WRITTEN PROBLEM> Reproduce the section of the Daniel 5 text that starts at "The King in" and ends at "King in exile.", word for word.

═════ DOCUMENT TEXT

Well, that’s what our text in Daniel 5 reminds me of.

Doesn’t this episode seem to be a lot like the stories we’ve already read in Daniel? I don’t mean the details – obviously this isn’t the same king as before chapters – but the pattern is the same through out the first five chapters.

Chapter 3 is a little bit of an exception but in some ways it fits in, too.

The king has some kind of supernatural encounter – a revelation. He can’t understand it so he calls on his pagan advisors. They, too, are clueless. But then Daniel comes on the scene.

God gives him the interpretation. The puzzle is solved and the king praises the God of the Jews, declaring that he is the sovereign God.

Except in chapter 5 it doesn’t turn out that way. More about that in a minute.

The King in chapter 5 is named Belshazzar.

From other sources we know that Nebuchadnezzar died in 562 B.C., succeeded by his son Amel-Marduk, a.k.a. "Evil-merodach" in 2 Kings 25. Except he wasn’t evil. That was just his name.

He is noted in 2 Kings 25 for his kindness to the Jewish King in exile.

Amel-Marduk ruled for only about 2 years. He was executed by his successor Neriglissar, who ruled for about six years.

Neriglissar was succeeded by his son, Labashi-Marduk, who reigned only a few months before he was killed in a coup d’etat.

The king who came into power at that point was Nabonidus, known as the last king of the Babylonians.

However, near the end of his reign, Nabonidus lived away from the capital at his country estate. His son served as a co-regent – holding down the fort in Babylon. And that son was named Belshazzar.

Now, I mention all of this, and tie my tongue up over all their names, to highlight the fact that this was
not a very stable period. Kings were coming and going -- not always peacefully.

══════════
═════ EXTRACTED ENTRIES

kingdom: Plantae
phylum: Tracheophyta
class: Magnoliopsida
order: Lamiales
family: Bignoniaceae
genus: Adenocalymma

══════════

TASK RESPONSE>
The King in chapter 5 is named Belshazzar.

From other sources we know that Nebuchadnezzar died in 562 B.C., succeeded by his son Amel-Marduk, a.k.a. "Evil-merodach" in 2 Kings 25. Except he wasn’t evil. That was just his name.

He is noted in 2 Kings 25 for his kindness to the Jewish King in exile.